As we always seem to do we got to the last two weeks of our stay here in Bury with a ton of tasks to tidy up before decamping.  In the main these were boring things like the dentist and minor repairs to house things and the car windshield.  I like to do some 'auditing' of the garden and the dolls house hobby so I don't forget what's what when I get back.  By end of March it has all changed and I can't remember what's what.  

Among all this irritating trivia though we saw friends and ate out as we usually do for our farewell 'fests' and Ken had a great half day riding a Segway round Heaton park with some chums as a belated birthday gift.  They had all done it before in Naples so it was a bit of a contrast in all kinds of ways but they loved it.

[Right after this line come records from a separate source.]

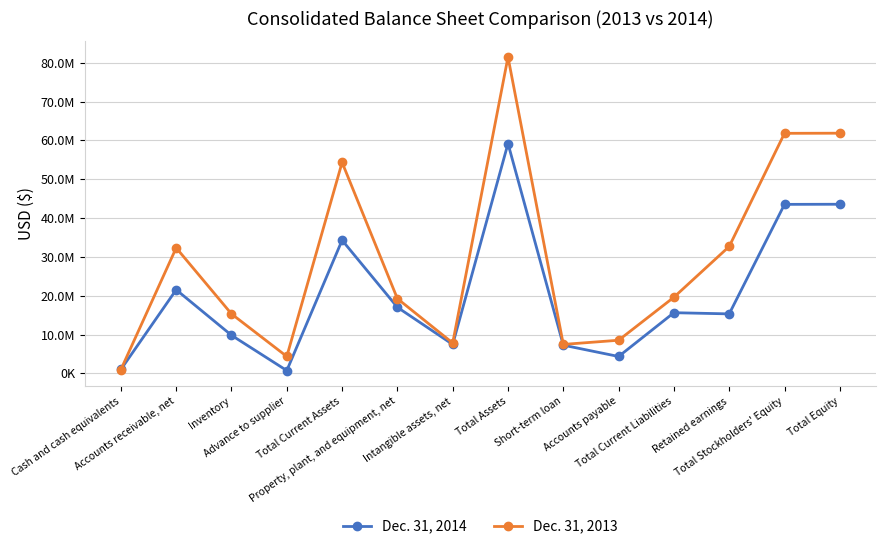

Between Total Current Assets and Short-term loan, which series saw the biggest shift?

Dec. 31, 2013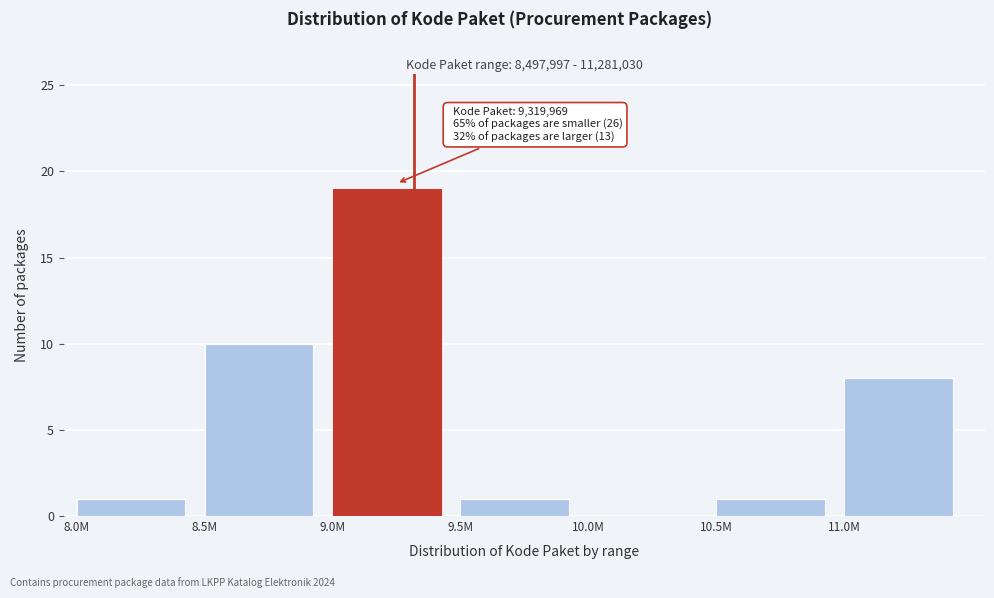

Reading left to right, list all the values displayed in this chart.

8.0M=1	8.5M=10	9.0M=19	9.5M=1	10.0M=0	10.5M=1	11.0M=8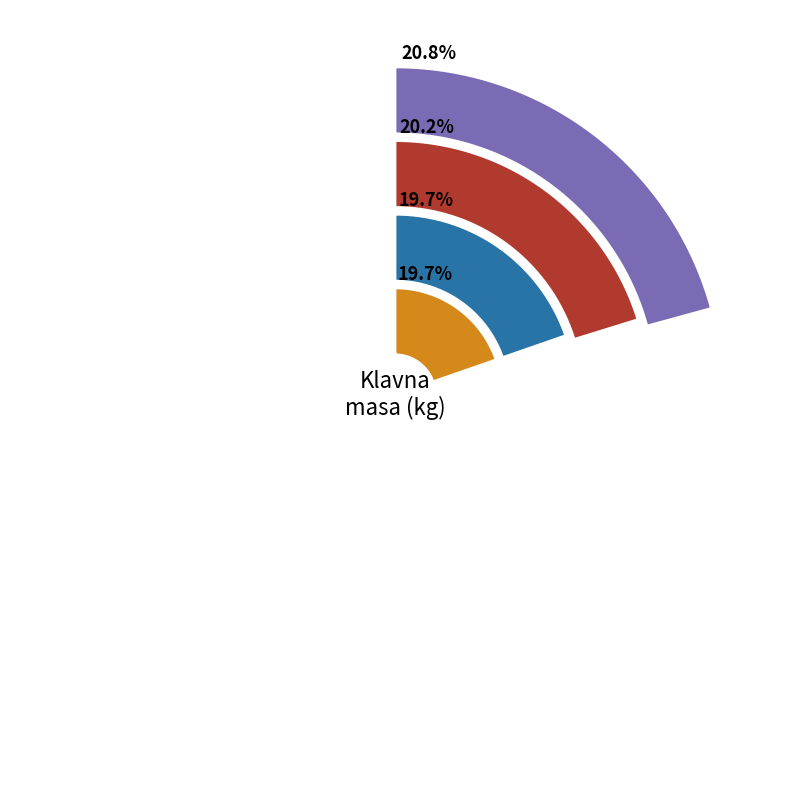

Which slice is the largest?

2021 (teden 26)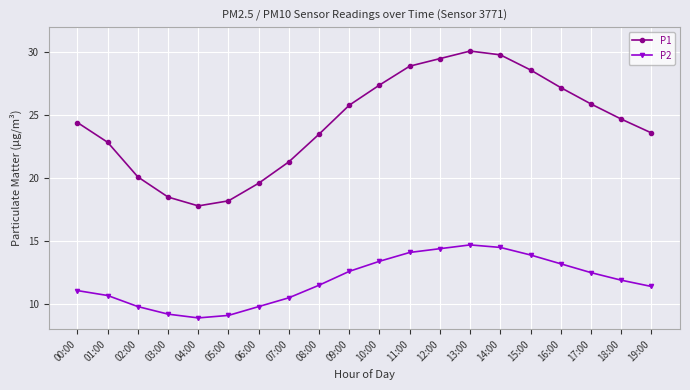

Which category has the highest value in the P2 series?

13:00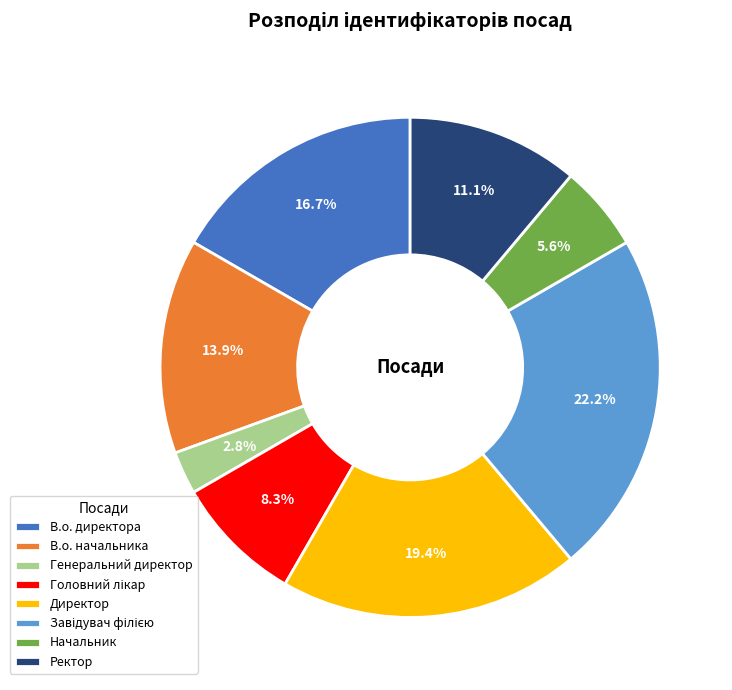

What percentage is NOT represented by В.о. начальника?

86.1%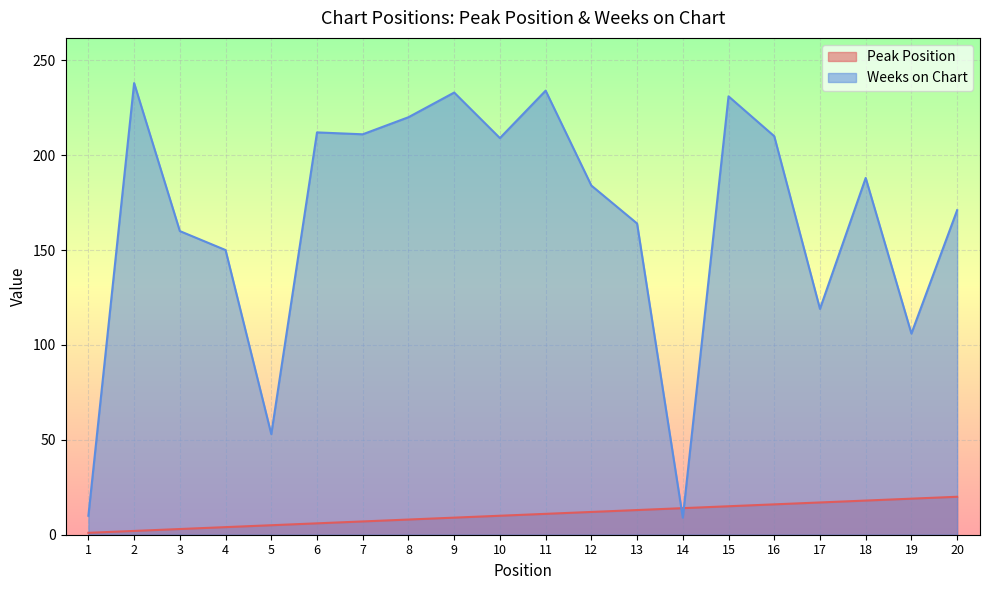

Reading left to right, what are all the values shown in this chart?

Peak Position: 1=1	2=2	3=3	4=4	5=5	6=6	7=7	8=8	9=9	10=10	11=11	12=12	13=13	14=14	15=15	16=16	17=17	18=18	19=19	20=20
Weeks on Chart: 1=10	2=238	3=160	4=150	5=53	6=212	7=211	8=220	9=233	10=209	11=234	12=184	13=164	14=9	15=231	16=210	17=119	18=188	19=106	20=171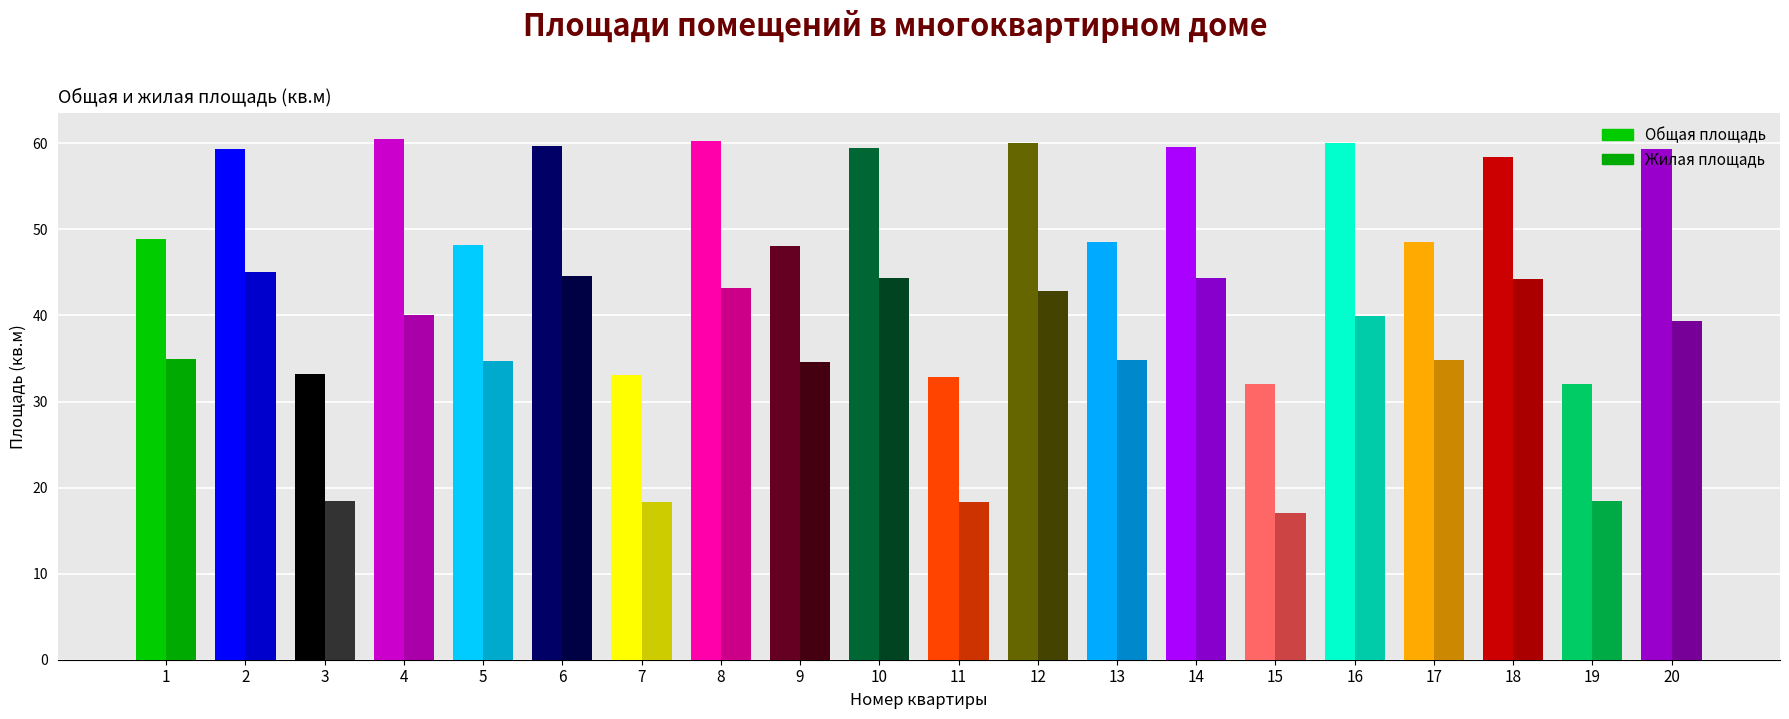

List the series in order of their overall mean, lowest first.

Жилая площадь, Общая площадь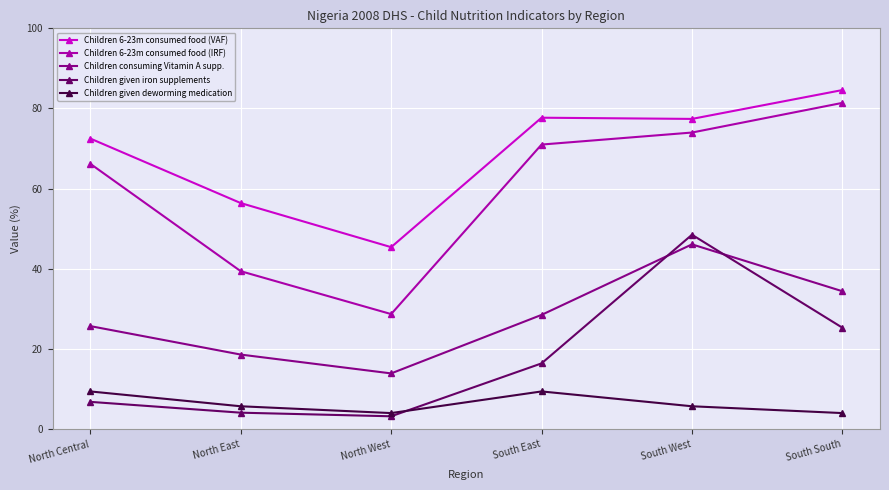

What is the difference between the highest and lowest values at South South?

80.6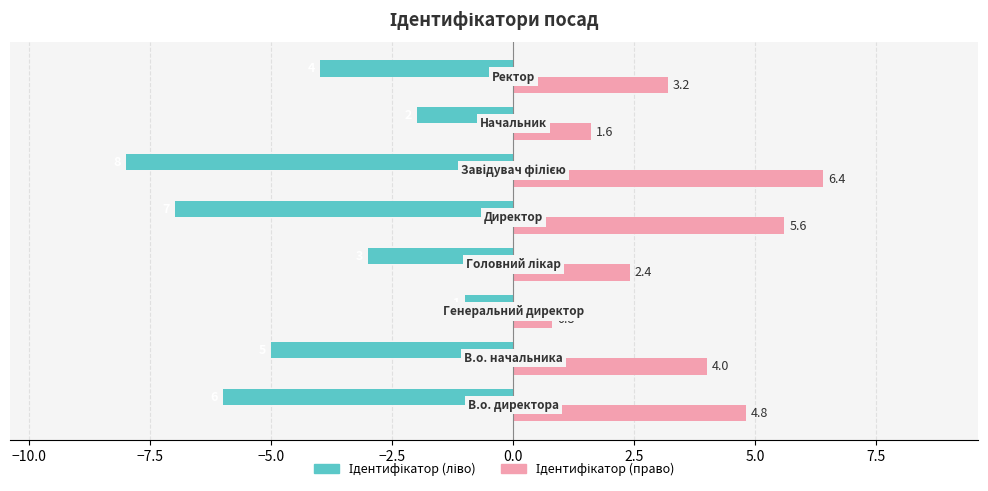

What is the maximum value shown in the chart?

6.4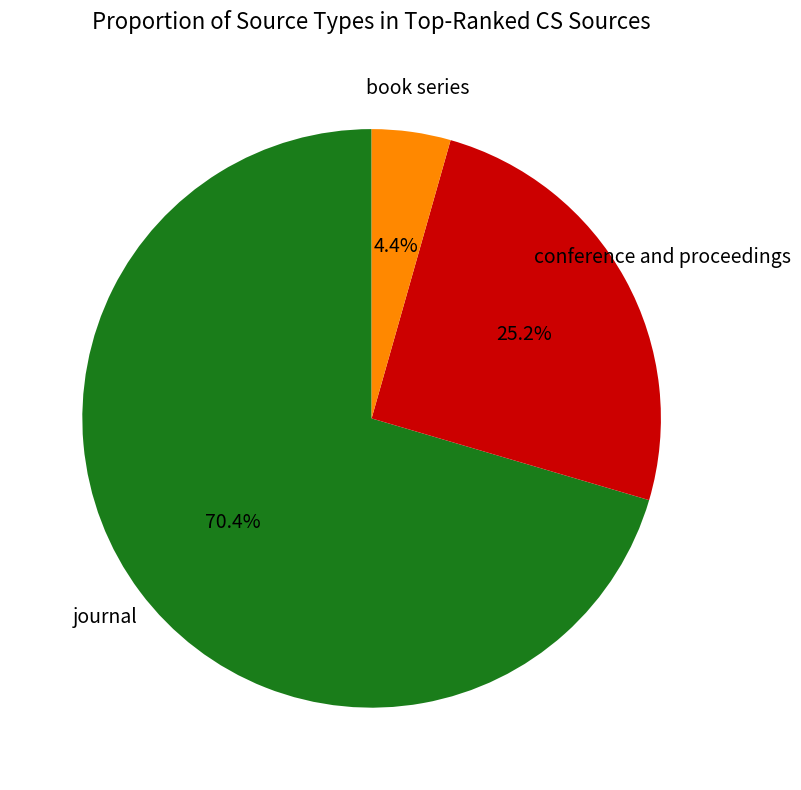

Is book series the majority of the pie?

No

My 'ayjed' aunt had her 83rd birthday so we made that out last visit to her before we left.  As she said she 'is blessed'.  There are people who remember her and send cards and gifts and she had us and two other people visit her.  We took gifts and a birthday cake for teatime and wished her well.  She is physically very well but 'confused'.  We are her legal deputies so do see her each week when we are here and have lots of stuff in place for when we are not.

Worse case scenario, if that is my destiny, it isn't too bad from where we are standing.

On that cheerful note I'll leave August and wander off absentmindedly into September.